When you intern in an investment banking division (IBD), you're usually paid handsomely. Admittedly, you won't earn as much as if you intern with a tech firm, but you'll still earn £50k ($65k+) on a pro-rated basis for the 10 weeks you're around over the summer. If you then join a major bank as a full time analyst after graduation you could earn even more: recruitment firm Dartmouth Partners puts first year compensation for M&A analysts in London at £65k+ ($85k+).
There are exceptions though. - As we noted previously, if you join U.S. corporate finance boutique Tobin & Co. either full time as an analyst or short term as an intern, you won't be paid a salary at all. You'll get your lunch, you'll get a housing stipend, and you'll get a small bonus (if you perform). You'll also get to work closely with Justine Tobin, a former BofA managing director and Goldman Sachs associate. But if you work for Tobin, a salary is not on the table.
This seems a bit unfair. However, the 20-somethings who've been there and done it say it's all fine: when you're trying to break into banking, money isn't important. Experience is.
"I would actively choose the same path again," says one former Tobin analyst who asked to remain anonymous after working (salary-free) for an entire year before landing a job in corporate development with a tech firm. "I did apply to other companies first, primarily in the investment banking space, with no success," he explains, adding that the year at Tobin helped mitigate the fact that he both came from a non-target school and hadn't completed any internships while he was there. In the circumstances, he says his the only options were working for nothing at Tobin or paying tens of thousands to study an MBA or Masters in Finance on the off-chance this would lead to a big bank. Tobin & Co. seemed the better route.
Other ex-Tobinites are similarly affirming. "Before I applied to Tobin & Co., I was already out of undergrad for over a year and working in a full-time role at a company outside of the financial services industry," says a former analyst who went without a salary at Tobin for over 12 months and now works in investment management. During his time at Tobin, he says he got to work as the lead analyst on a 409a valuation for a private software company. This meant liaising with the CFO on due diligence, developing a financial model, researching comparables and precedents and assembling a detailed report on the valuation.

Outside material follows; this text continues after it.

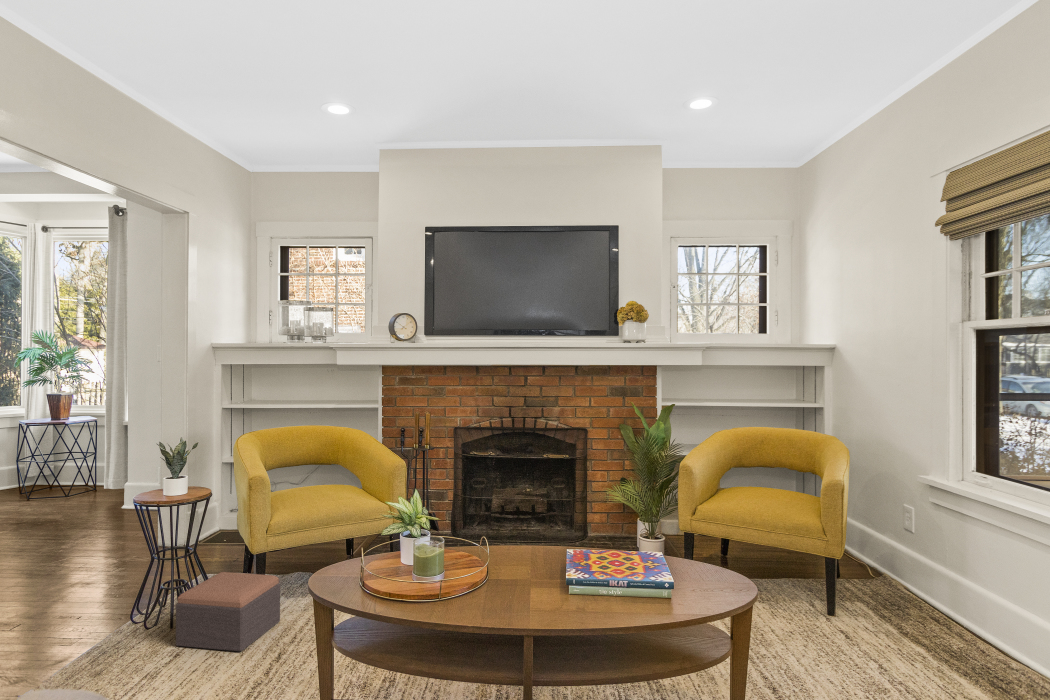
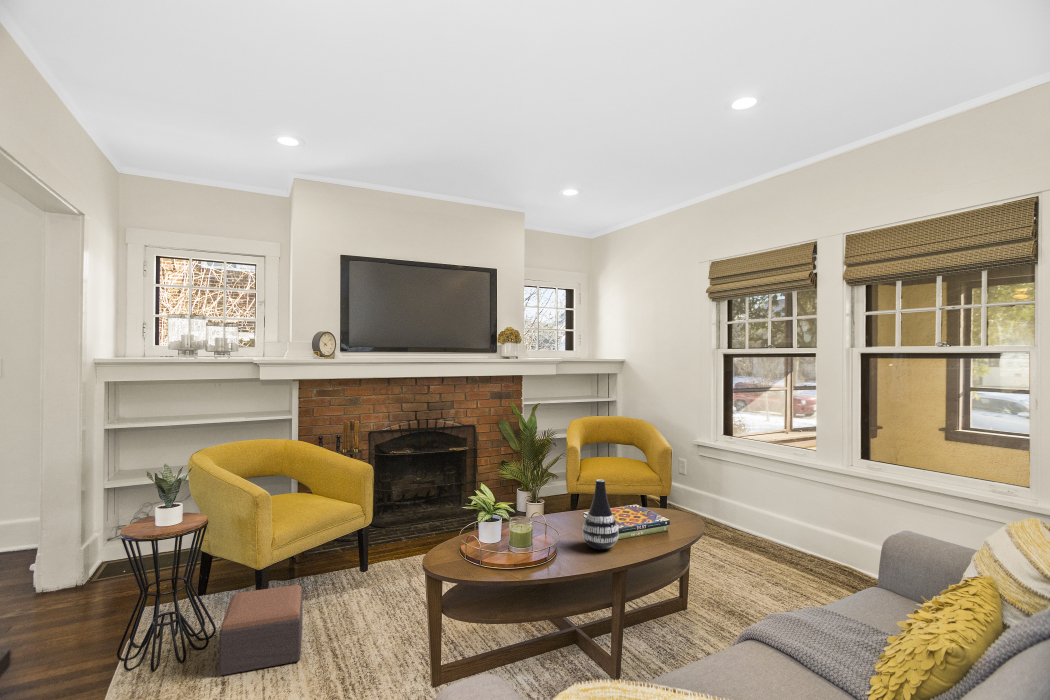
vase: none [503,505,553,602] -> present [582,480,619,550]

Other analysts report helping a high net worth client buy a food manufacturing company or preparing pitch-books for potential clients. - Basically, working in M&A, but for free.
How do people live whilst working at Tobin? Ex-juniors report spending their savings, staying with their parents or taking second jobs on the side. "I worked part-time at a local golf course for some extra pocket change," admits one.
Nonetheless, the juniors we spoke to who've been there and done it, thought Tobin's unpaid program is the best and most cost effective way of breaking into a hugely competitive industry. Despite the lack of salary, the Tobin program is hugely over-subscribed with 10 times as many applicants as places, but this is nothing compared to the 50 or so people who apply for each student position at Goldman Sachs.
"At the end of the day, I was able to develop skills that helped me land my first salaried banking positions," says one ex-Tobin analyst of his time there. "- A fair amount of the internships out there are unpaid and that is just what is necessary in order to obtain the required experience."